REQUIRED WORK >> Substitute "enclosing rectangle" for "bounding box" throughout the lines below and reproduce them with every other word unchanged.

== == ==

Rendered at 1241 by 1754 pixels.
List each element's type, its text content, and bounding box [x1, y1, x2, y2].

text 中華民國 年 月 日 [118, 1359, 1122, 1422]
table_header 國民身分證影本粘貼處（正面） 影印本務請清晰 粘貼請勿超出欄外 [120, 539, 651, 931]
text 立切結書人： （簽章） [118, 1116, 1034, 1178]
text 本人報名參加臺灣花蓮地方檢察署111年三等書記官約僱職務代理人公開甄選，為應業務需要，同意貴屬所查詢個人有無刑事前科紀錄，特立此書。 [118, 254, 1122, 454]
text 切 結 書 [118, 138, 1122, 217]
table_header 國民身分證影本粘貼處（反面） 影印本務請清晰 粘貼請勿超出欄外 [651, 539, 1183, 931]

== == ==

ANSWER TO THIS TASK >>
Rendered at 1241 by 1754 pixels.
List each element's type, its text content, and enclosing rectangle [x1, y1, x2, y2].

text 中華民國 年 月 日 [118, 1359, 1122, 1422]
table_header 國民身分證影本粘貼處（正面） 影印本務請清晰 粘貼請勿超出欄外 [120, 539, 651, 931]
text 立切結書人： （簽章） [118, 1116, 1034, 1178]
text 本人報名參加臺灣花蓮地方檢察署111年三等書記官約僱職務代理人公開甄選，為應業務需要，同意貴屬所查詢個人有無刑事前科紀錄，特立此書。 [118, 254, 1122, 454]
text 切 結 書 [118, 138, 1122, 217]
table_header 國民身分證影本粘貼處（反面） 影印本務請清晰 粘貼請勿超出欄外 [651, 539, 1183, 931]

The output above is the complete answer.